→ **Extrait source**:
────────────────────────────────────────
23Au Moyen Âge, Ribaute se caractérisait par une bâtisse de plan rectangulaire, à laquelle, on peut supposer que devait être adossée une tour. De cette partie la plus ancienne du château, il subsiste la façade sud, présentant encore au niveau du premier étage et de l’ancienne salle d’apparat, une fenêtre géminée murée d’époque médiévale (fig. 21, 22). Cette fenêtre était complétée à l’origine d’une seconde ouverture identique, dont on perçoit encore l’amorce aujourd’hui dissimulée par la partie du château réalisée à la fin de la Renaissance. L’examen de la fenêtre géminée encore en place, et notamment de la corbeille de son chapiteau, permet de dater ce couple de fenêtres, du XIIIe siècle.
Fig. 21
Lieuran-les-Béziers (Hérault), château de Ribaute, vue de la façade sud de l’aile sud-est
© F. Mazeran
Fig. 22
Lieuran-les-Béziers (Hérault), château de Ribaute, restitution de la fenêtre géminée du XIIIe siècle apparaissant en négatif sur la façade sud
© F. Mazeran
24On note également, en partie basse de cette même façade, la présence d’un portail cintré à grands claveaux, contemporain à ces deux ouvertures (fig. 23). Les autres parties du bâtiment n’ayant pas pu être visitées, on ne sait si d’autres parties médiévales sont susceptibles encore d’exister.
────────────────────────────────────────
→ **Données répertoriées**:
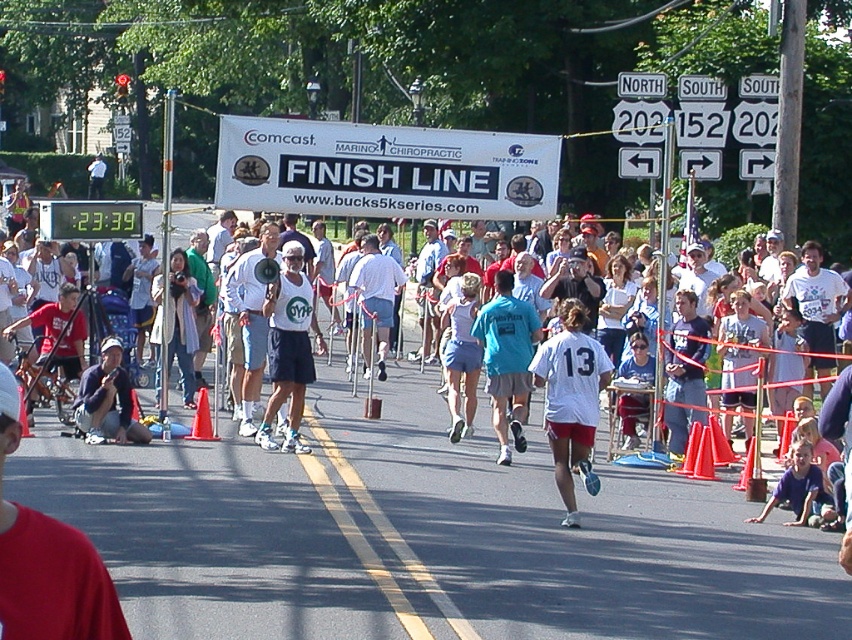
You are a photographer at the finish line and want to capture both the teal fabric shirt at center and the dark blue shorts at lower left in the same photo. Based on their positions, where should you position the camera to include both?

The teal fabric shirt at center is to the right of dark blue shorts at lower left, so positioning the camera centrally between them would ensure both are captured in the frame.

You are a photographer at the finish line and need to capture both the teal fabric shirt at center and the dark blue shorts at lower left in a single shot. Which object should you focus on first to ensure both are in frame?

You should focus on the teal fabric shirt at center first since it is in front of the dark blue shorts at lower left, ensuring both will be captured when adjusting the camera angle accordingly.

You are a photographer at the finish line of a 5K race. You want to capture a photo of the white matte shirt at center and the light blue shorts at center. Which one is on the right side when looking at the scene?

The white matte shirt at center is positioned on the right side of light blue shorts at center, so the white matte shirt at center is on the right.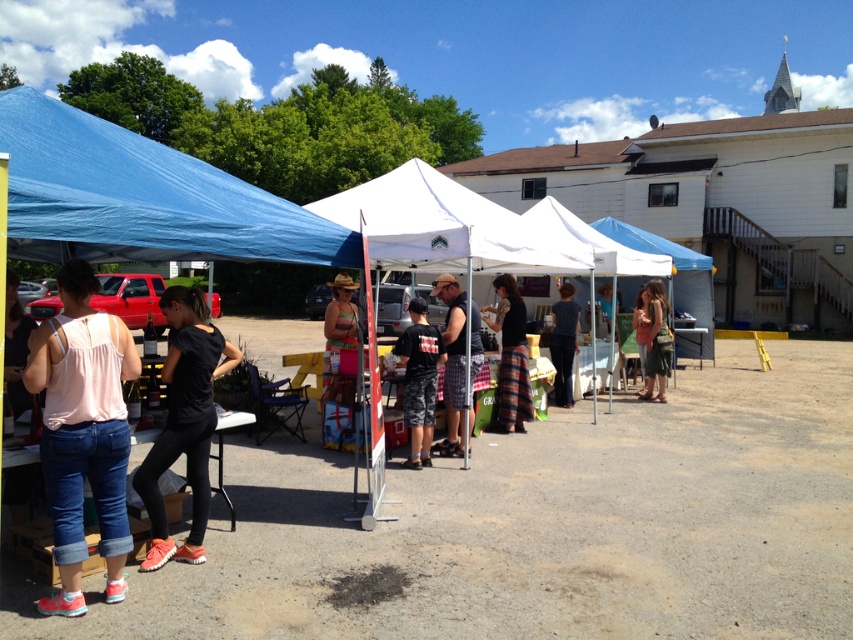
Question: Considering the relative positions of green fabric skirt at center and matte pink shirt at center in the image provided, where is green fabric skirt at center located with respect to matte pink shirt at center?

Choices:
 (A) right
 (B) left

Answer: (A)

Question: Among these objects, which one is farthest from the camera?

Choices:
 (A) blue fabric at center
 (B) black cotton t-shirt at center

Answer: (A)

Question: Which point is closer to the camera taking this photo?

Choices:
 (A) (206, 353)
 (B) (53, 209)

Answer: (B)

Question: Can you confirm if black matte shirt at center is bigger than camouflage shorts at center?

Choices:
 (A) yes
 (B) no

Answer: (B)

Question: In this image, where is blue tarp canopy at left located relative to white fabric tent at center?

Choices:
 (A) above
 (B) below

Answer: (A)

Question: Which object is farther from the camera taking this photo?

Choices:
 (A) white fabric tent at center
 (B) pink fabric tank top at left
 (C) matte pink shirt at center

Answer: (C)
────────────────────────────────────────
→ **Problèmes à résoudre**:
[1] Répondez à ces questions d'après l'extrait sur le château de Ribaute :
(a) De quel siècle date le couple de fenêtres de la façade sud ?
(b) Quelle partie du château dissimule aujourd'hui l'amorce de la seconde ouverture ?
(c) Quel élément se trouve en partie basse de la même façade ?
[2] Reproduisez fidèlement tout le passage de l'extrait sur le château de Ribaute, depuis « 23Au Moyen Âge, Ribaute » jusqu'à « du XIIIe siècle. ».
[3] Reprenez le texte sur le château de Ribaute à la suite de sa dernière phrase.

→ **Réponses aux consignes**:
[1]
(a) Du XIIIe siècle.
(b) La partie du château réalisée à la fin de la Renaissance.
(c) Un portail cintré à grands claveaux.

[2]
23Au Moyen Âge, Ribaute se caractérisait par une bâtisse de plan rectangulaire, à laquelle, on peut supposer que devait être adossée une tour. De cette partie la plus ancienne du château, il subsiste la façade sud, présentant encore au niveau du premier étage et de l’ancienne salle d’apparat, une fenêtre géminée murée d’époque médiévale (fig. 21, 22). Cette fenêtre était complétée à l’origine d’une seconde ouverture identique, dont on perçoit encore l’amorce aujourd’hui dissimulée par la partie du château réalisée à la fin de la Renaissance. L’examen de la fenêtre géminée encore en place, et notamment de la corbeille de son chapiteau, permet de dater ce couple de fenêtres, du XIIIe siècle.

[3]
Fig. 23
Lieuran-les-Béziers (Hérault), château de Ribaute, restitution de l’ancien portail médiéval de la façade sud bouché en 1761 lors des travaux de réaménagement intérieur du rez-de-chaussée lancés par M. de Rives
© F. Mazeran
25Le château de Ribaute doit sa notoriété à la partie édifiée à la fin du XVIe siècle. Elle correspond à l’aile sud-ouest et marque la reconstruction du bâtiment avec sa refonte complète dans le cadre d’un projet dont le maître d’œuvre reste inconnu. Son commanditaire ne peut être que François de Turc si l’on en juge par la date de 1574 conservée dans l’escalier, et l’acquisition de la seigneurie et du château par cet illustre personnage en 1565 (fig. 24).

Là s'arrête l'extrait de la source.